The 5MB Threshold Theory

The key insight: there’s a crossover point where container images become more efficient than ZIP packages.

For small deployments (< 1MB), ZIP extraction is negligible. But as your bootstrap grows:

ZIP: Linear increase in download + extraction time
Container: Constant startup time (layers are pre-cached)

My 5MB Go binary crossed this threshold. The network I/O and filesystem operations for ZIP extraction exceeded the container startup overhead.

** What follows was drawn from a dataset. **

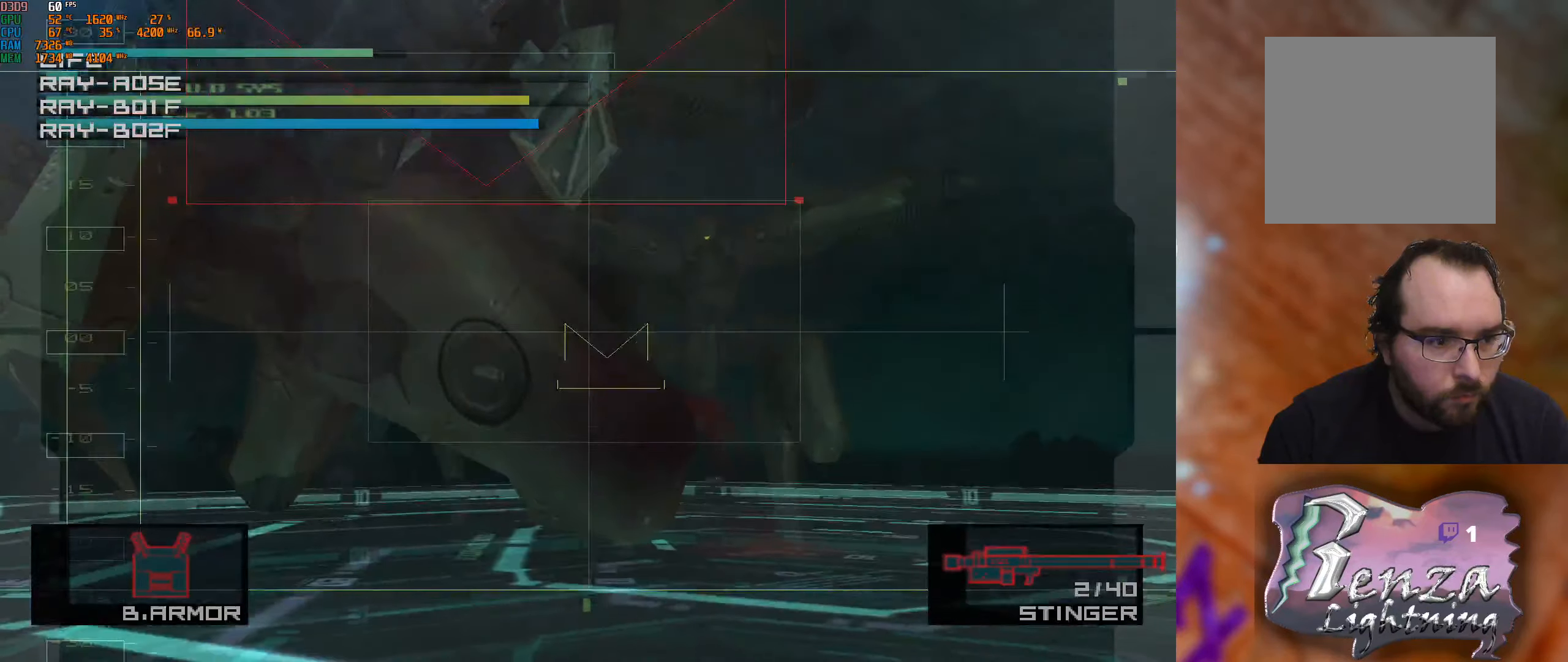
{"buttons": [], "left_stick": "center", "right_stick": "center", "events": [[100, "left_stick", "up"], [167, "left_stick", "up-right"], [283, "left_stick", "center"]]}
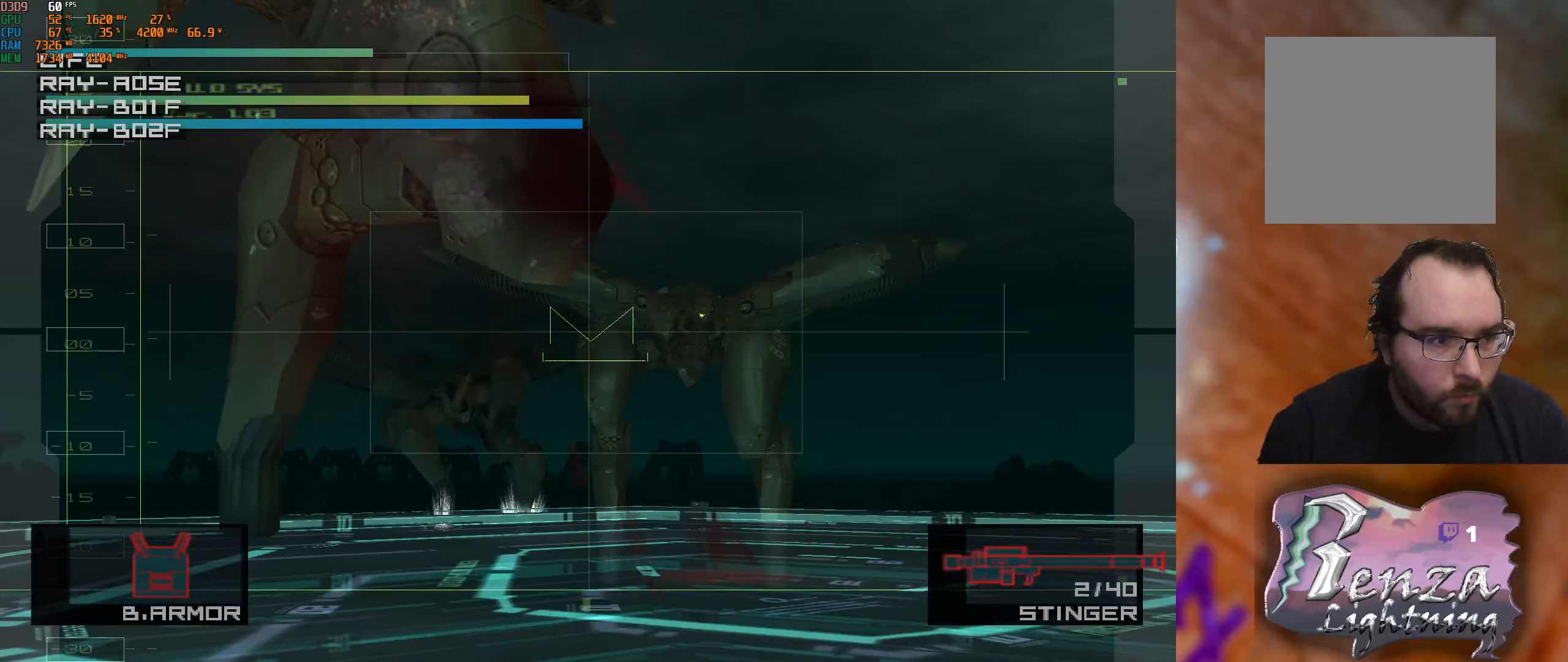
{"buttons": [], "left_stick": "center", "right_stick": "center", "events": [[83, "left_stick", "down-right"], [267, "left_stick", "right"], [384, "left_stick", "center"]]}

Implications for Lambda Architecture

When to Choose Container Images

Large custom runtimes (> 2-3MB)
Complex dependencies that benefit from pre-installation
Custom system configurations that can be baked into the image

When ZIP Packages Still Win

Small, simple functions (< 1MB)
Frequent code changes (faster deployment)
Standard runtime compatibility requirements

The Optimization Deep Dive: Raw TCP vs HTTP Client

After discovering container images outperformed ZIP packages, I wondered: “Can we optimize the runtime itself?”

The Go bootstrap was using Go’s standard net/http package for Lambda Runtime API communication. While robust, it’s heavy - the HTTP client alone adds ~3MB to the binary and significant initialization overhead.

The Raw TCP Socket Experiment

I replaced the HTTP client with raw TCP sockets:

// Before: Heavy HTTP client
resp, err := c.httpClient.Get(c.baseURL + "next")

// After: Raw TCP socket
conn, err := net.Dial("tcp", c.host)
fmt.Fprintf(conn, "GET /2018-06-01/runtime/invocation/next HTTP/1.1\r\nHost: %s\r\n\r\n", c.host)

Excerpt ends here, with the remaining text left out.